2. **"Untriggered, no harm" is a valid Phase 7 verdict** for installed patches. Patch B fits this exactly. The patch is ready; the trigger pattern just doesn't fire often enough in this RF / load regime to verify the recovery delta. Don't let unobserved verifications block the loop.
3. **Build infrastructure on `cleanups` not `mobian`.** The Phase 6 attempt to base Patch B on mobian forced a refactor mid-flight; the c-stack lives on cleanups, and re-using c5.2's `bes2600_chrdev_do_bus_reset` requires that. The cleanups branch is the campaign's working trunk.
4. **AP-side bug is unlikely on AVM hardware.** AVM Fritz!Boxes don't fire spurious deauth-6 storms. When ohm sees AP-deauth-6 unprovoked, the suspect chain is bes2600 sending something the AP can't authenticate. The bias toward "bes2600 is the broken thing" is empirically validated.

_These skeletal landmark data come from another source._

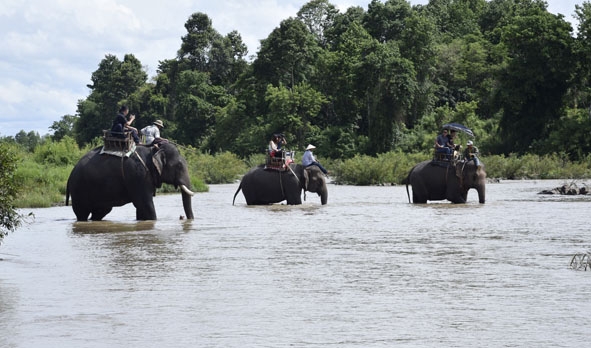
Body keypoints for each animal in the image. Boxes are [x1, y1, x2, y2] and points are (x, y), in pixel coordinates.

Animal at [65, 143, 195, 222]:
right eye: (179, 166)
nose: (183, 218)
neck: (153, 150)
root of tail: (70, 175)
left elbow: (141, 207)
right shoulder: (139, 175)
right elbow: (145, 203)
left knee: (101, 211)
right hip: (79, 190)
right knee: (82, 213)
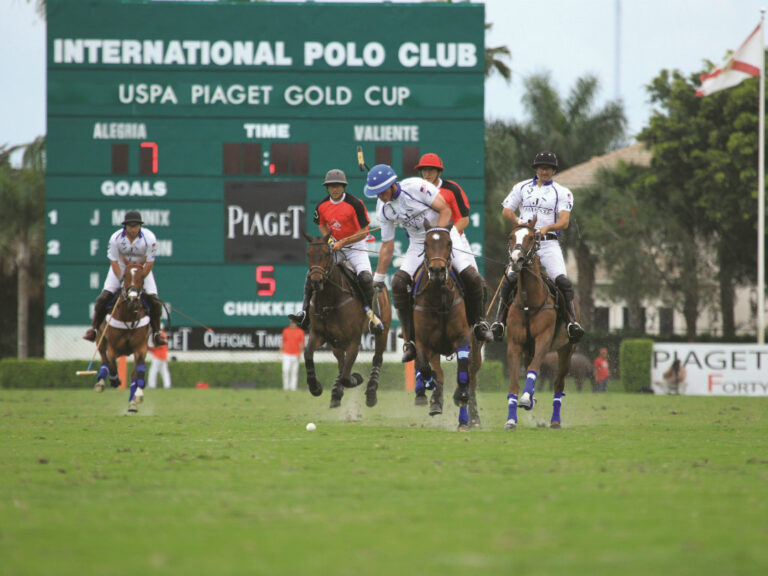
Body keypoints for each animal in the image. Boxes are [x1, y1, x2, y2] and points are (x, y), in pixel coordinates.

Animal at [94, 263, 152, 413]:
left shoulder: (141, 348)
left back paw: (133, 402)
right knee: (104, 358)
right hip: (100, 338)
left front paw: (137, 396)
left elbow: (137, 373)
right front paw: (115, 381)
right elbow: (112, 365)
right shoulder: (112, 347)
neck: (129, 316)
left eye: (142, 276)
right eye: (124, 276)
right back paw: (101, 382)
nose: (132, 299)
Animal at [302, 233, 392, 409]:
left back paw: (371, 393)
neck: (329, 302)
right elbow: (308, 354)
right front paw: (315, 387)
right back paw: (336, 393)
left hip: (382, 331)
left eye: (327, 254)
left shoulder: (354, 341)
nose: (315, 281)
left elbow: (346, 375)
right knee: (341, 362)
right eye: (308, 254)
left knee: (377, 358)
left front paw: (356, 378)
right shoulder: (318, 334)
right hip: (335, 341)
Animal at [412, 227, 483, 430]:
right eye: (425, 243)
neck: (439, 300)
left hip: (477, 345)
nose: (437, 270)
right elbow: (428, 369)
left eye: (449, 243)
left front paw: (460, 396)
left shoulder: (463, 337)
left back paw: (470, 419)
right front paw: (432, 395)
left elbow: (464, 374)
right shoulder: (424, 341)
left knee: (471, 375)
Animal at [501, 218, 576, 429]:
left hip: (566, 349)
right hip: (528, 349)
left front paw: (526, 398)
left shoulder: (544, 339)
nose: (516, 260)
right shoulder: (515, 344)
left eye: (531, 237)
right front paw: (511, 419)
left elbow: (533, 371)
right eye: (511, 237)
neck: (528, 301)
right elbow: (514, 382)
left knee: (558, 384)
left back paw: (555, 421)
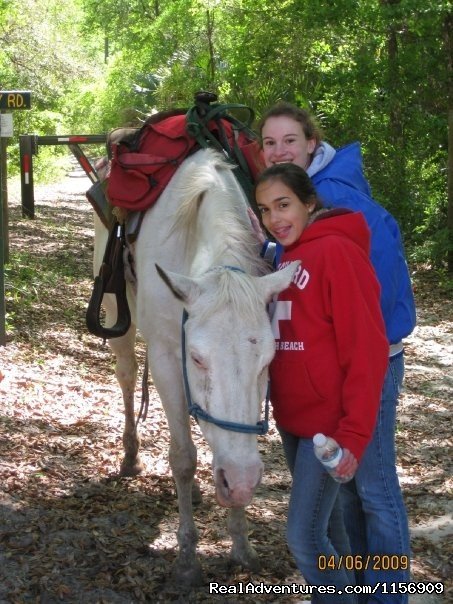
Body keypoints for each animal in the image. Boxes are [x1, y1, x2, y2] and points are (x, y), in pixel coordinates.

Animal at [92, 149, 296, 588]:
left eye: (267, 362)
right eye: (198, 358)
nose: (241, 480)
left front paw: (240, 545)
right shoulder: (169, 357)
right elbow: (183, 458)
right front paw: (186, 557)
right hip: (118, 315)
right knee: (127, 373)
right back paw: (131, 455)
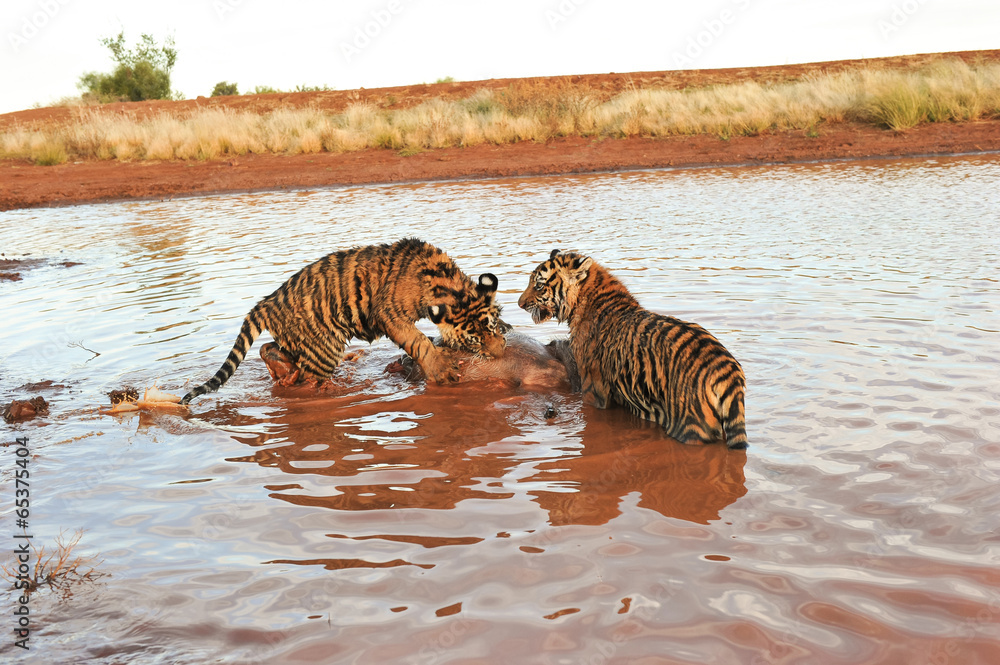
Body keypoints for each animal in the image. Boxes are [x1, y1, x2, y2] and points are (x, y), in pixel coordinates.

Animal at [180, 238, 508, 404]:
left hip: (296, 341)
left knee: (269, 351)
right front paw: (442, 369)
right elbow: (419, 342)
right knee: (307, 381)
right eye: (473, 340)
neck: (447, 283)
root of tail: (266, 302)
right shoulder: (390, 314)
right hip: (323, 348)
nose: (501, 353)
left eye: (491, 328)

5. **AP-deauth-6 can fire without our local triggers.** Trigger C is a real failure mode neither Patch A nor B addresses. Adding a Phase-1-style metric for "AP-deauth-6 rate without preceding decrypt-storm or api_connection_loss" would surface Trigger C cleanly.
6. **`pv -L` cap interacts with TCP retransmit recovery.** When the link can't sustain the cap, TCP backs off and pv blocks. Observed throughput is then a **floor on chip RX capacity at that signal level**, not the sender's intent. Useful for chip-load-characterization, but the cap should be set based on observed pull-rate, not on the link's nominal MCS rate.
---
## Loop status
- Phase 7: closed.
- Patch A: confirmed (N=2). Stays in.
- Patch B: installed, dormant in this regime, no harm. Stays in.
- Bug #5: backlog, no patch yet. Documented.
- Trigger C: backlog candidate, no patch yet. Documented.
Next campaign cycle would be re-anchoring Phase 0 around Bug #5 or Trigger C.